Only the one and a half billion year younger Ediacara fauna comes close in terms of complexity of form to the Gabon fossils. Yet whether they are the earliest-known eukaryotes or bacterial colonies whose growth was coordinated between the cells of which they were composed by some unknown exchange of information cannot be pinned down. However, their age is appropriate for the rise of the oxygen-demanding Eucarya, a few hundred million years after the start of planetary oxygenation. Perhaps more important, the surprising find will give palaeobiologists the impetus and confidence that large body fossils can indeed be found in the Palaeoproterozoic Era.
See also: Donoghue, P.C.J & Antcliffe, J.B. 2010. Origins of multicellularity. Nature, v. 466, p. 41-42.

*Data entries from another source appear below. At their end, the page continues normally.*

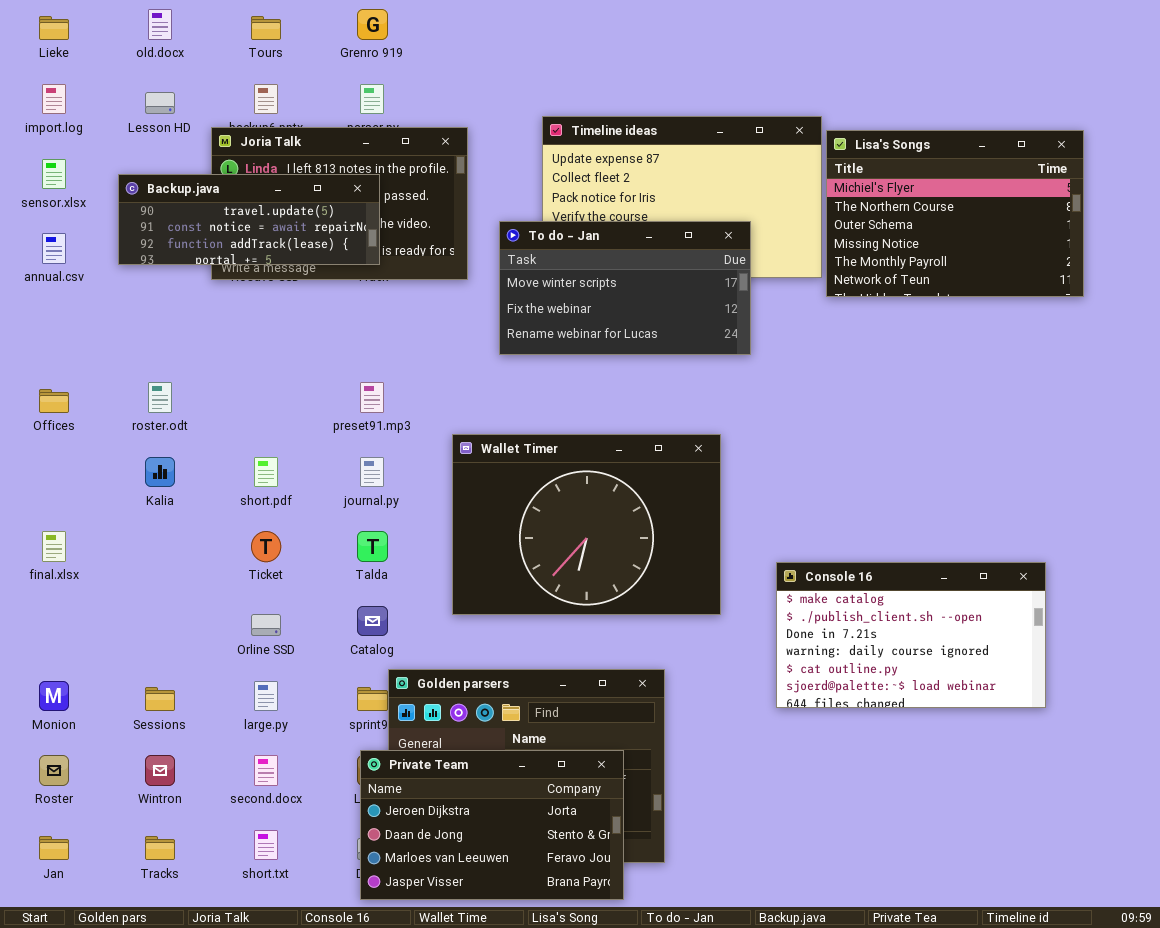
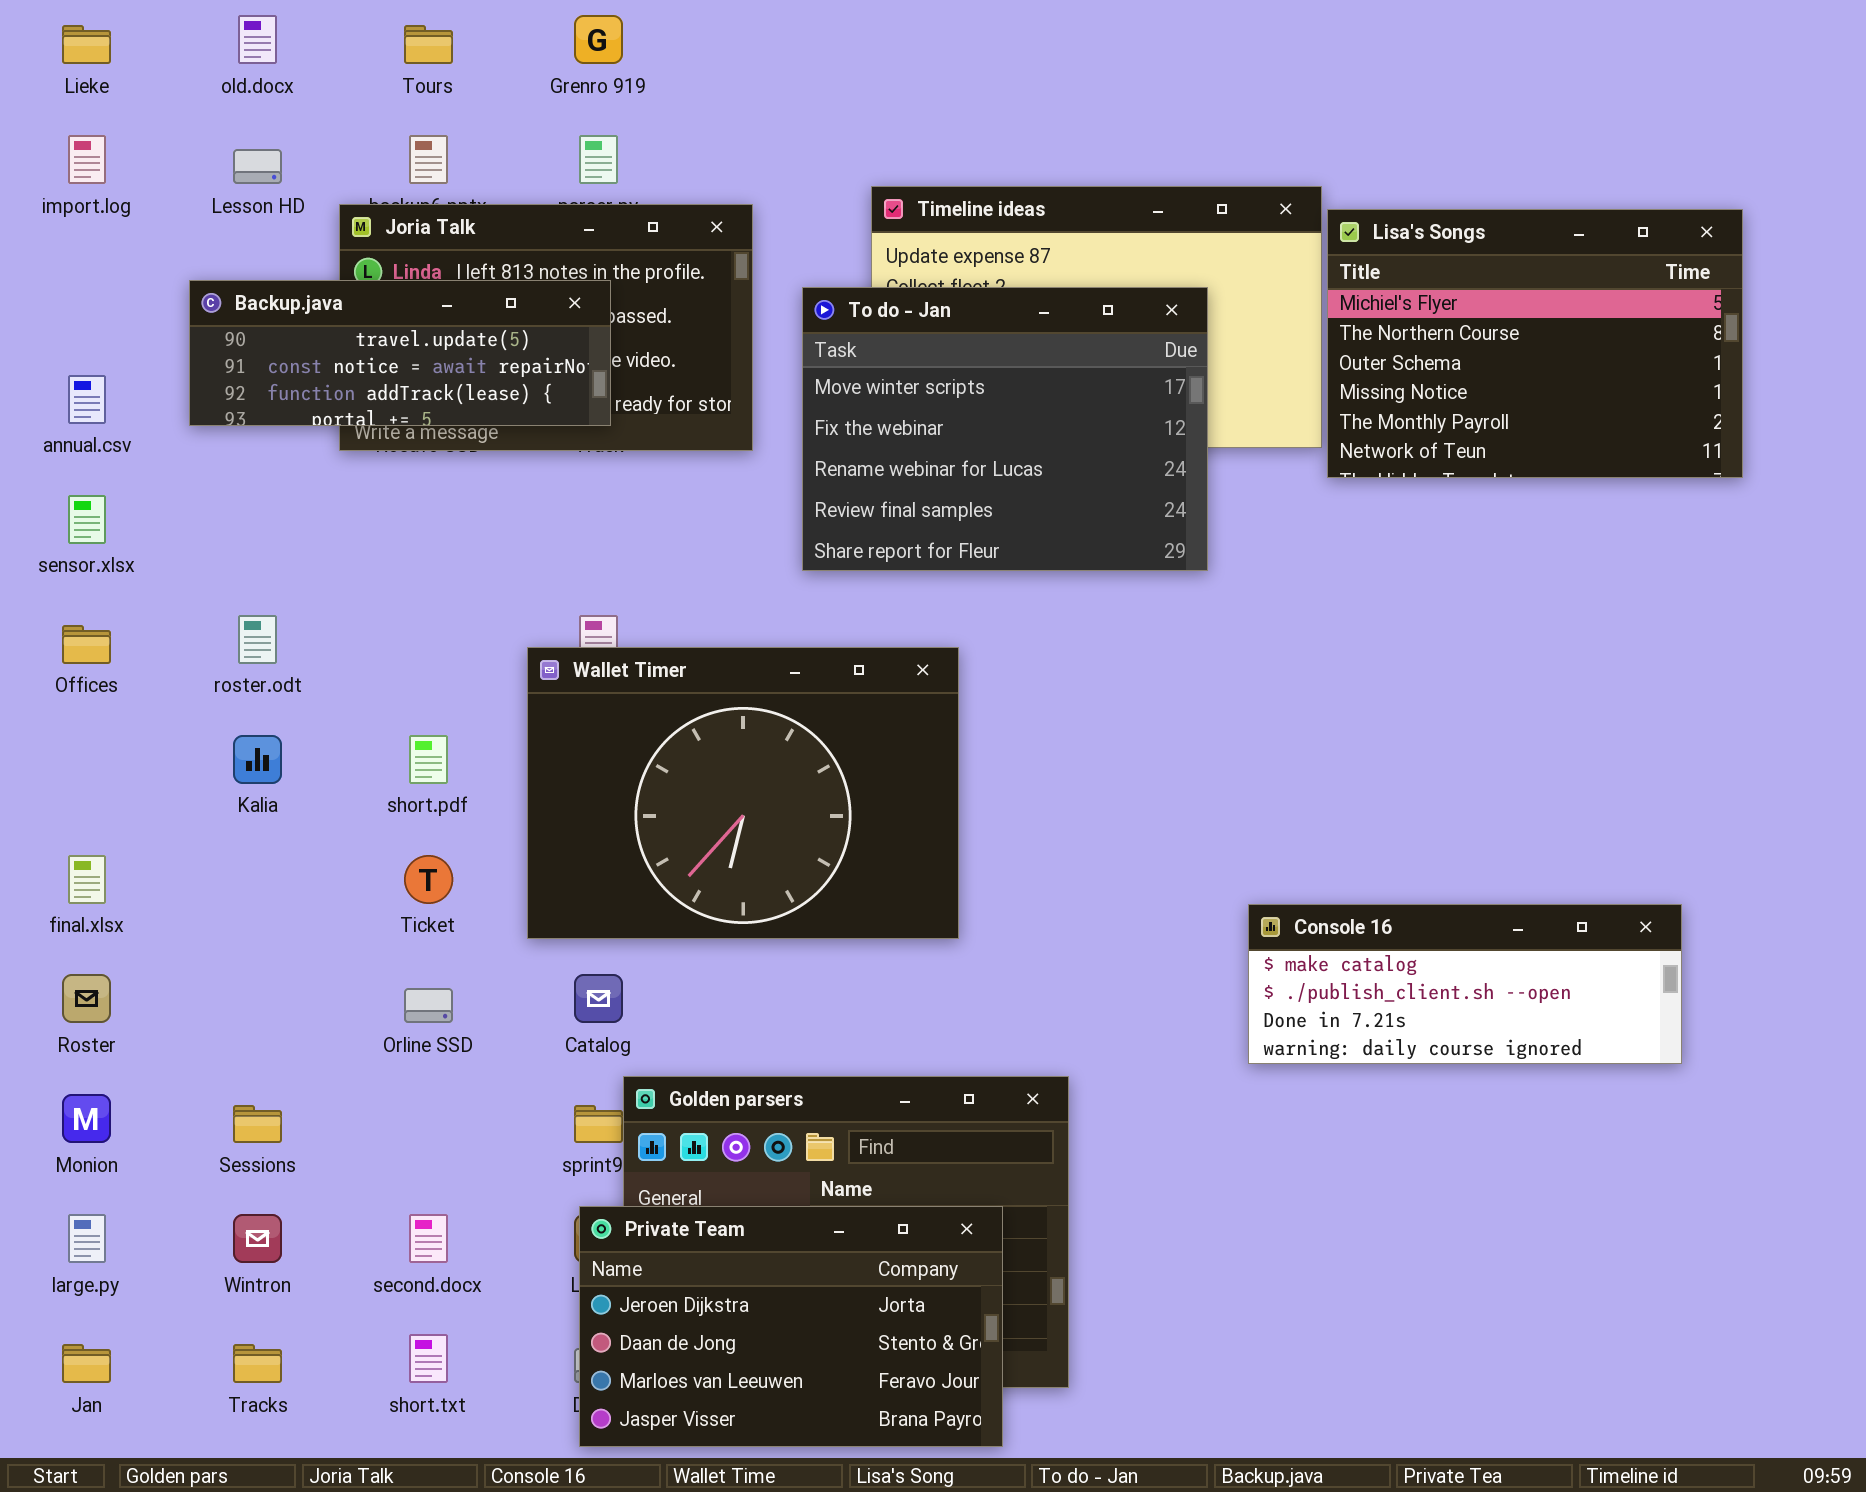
sensor.xlsx: [42,159,66,189] -> [68,495,106,544], moved
To do - Jan: [499,221,751,355] -> [802,287,1208,571], resized
Wallet Timer: [452,434,721,615] -> [527,647,959,939], moved
Console 16: [776,562,1046,708] -> [1248,904,1682,1064], resized
large.py: [254,681,278,711] -> [68,1214,106,1263], moved
Roster: [39,755,69,786] -> [62,974,111,1023], moved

Ordovician lagerstätte in Morocco
It was during the Ordovician Period that multicelled life really took off (see The Great Ordovician Diversification in the September 2008 issue of EPN), but the fossil record seems to suggest that the wonderfully diverse soft-bodies fauna of the Cambrian, exemplified by that from the Burgess Shale, didn’t survive to take part. It turns out that this may be an artefact of imperfect preservation, for a Lower Ordovician equivalent of the Burgess Shale has been unearthed in Morocco (Van Roy, P. et al. 2010. Ordovician faunas of Burgess Shale type. Nature, v. 465, p 215-218). It is just as rich and even shows more organic detail, highlighted in reds, oranges and yellows because iron sulfide that mineralised soft parts has since been gently oxidised. A fascinating link with the Burgess Shale is that the fossil taxa from the Moroccan lagerstätte are related to those in that most famous Middle Cambrian rock unit.

On the subject of exceptionally preserved fossil material, one of the Burgess Shale oddities, new specimens of Nectocaris pteryx allow a detailed reconstruction. What a stunning beast! This 5 cm stem-group cephalopod had two tentacles, enormous stalked eyes and a funnel shaped device that may have been for squid-like jet propulsion. Reconstruction of its back-end suggests a cuttlefish-like means of propulsion by a flap of tissue around the main body, but with no sign of any stiffening ‘bone’.

Possible abiotic mechanisms for DNA splitting and cell membranes
The central feature of the DNA helix is its ability to ‘unzip’ and recombine as part of the replication that is essential for all known living things. In doing this, DNA copies itself. It is one thing to deduce this from DNA’s structure and the meiotic aspect of reproduction, but quite another to figure out how it might have arisen. An experiment that mimics conditions in porous sea-floor lava – a temperature gradient and small-scale convection inside a capillary tube – shows that this lengthways splitting does occur on the hot side of the gradient. On the cool arm of the convection the halved ribbons of DNA reassemble (Mast, C.B. & Braun, D. 2010. Thermal trap for DNA replication. Physical Review Letters, v. 104, p. 188102-188105). This is a long way from life’s origin and even that of DNA as an isolated entity without a cell, but perhaps one step towards a better understanding of both. It seems pretty certain from a range of evidence – e.g. heavy metal centred proteins and heat-shock proteins – that life sprang from physical and chemical processes around hot vents on the ocean floor. What’s next on the experimental agenda: membranes to bag-up genetic material such as DNA as a precursor to the cell? It’s been done (Budin, I. et al. 2009. Formation of protocell-like vesicles in a thermal diffusion column) using fatty acids that are relatively easy to generate abiotically. Some can transform into flexible membranes that curve in on themselves – amphiphiles – and vesicles of these formed in Budin et al.’s capillary tubes.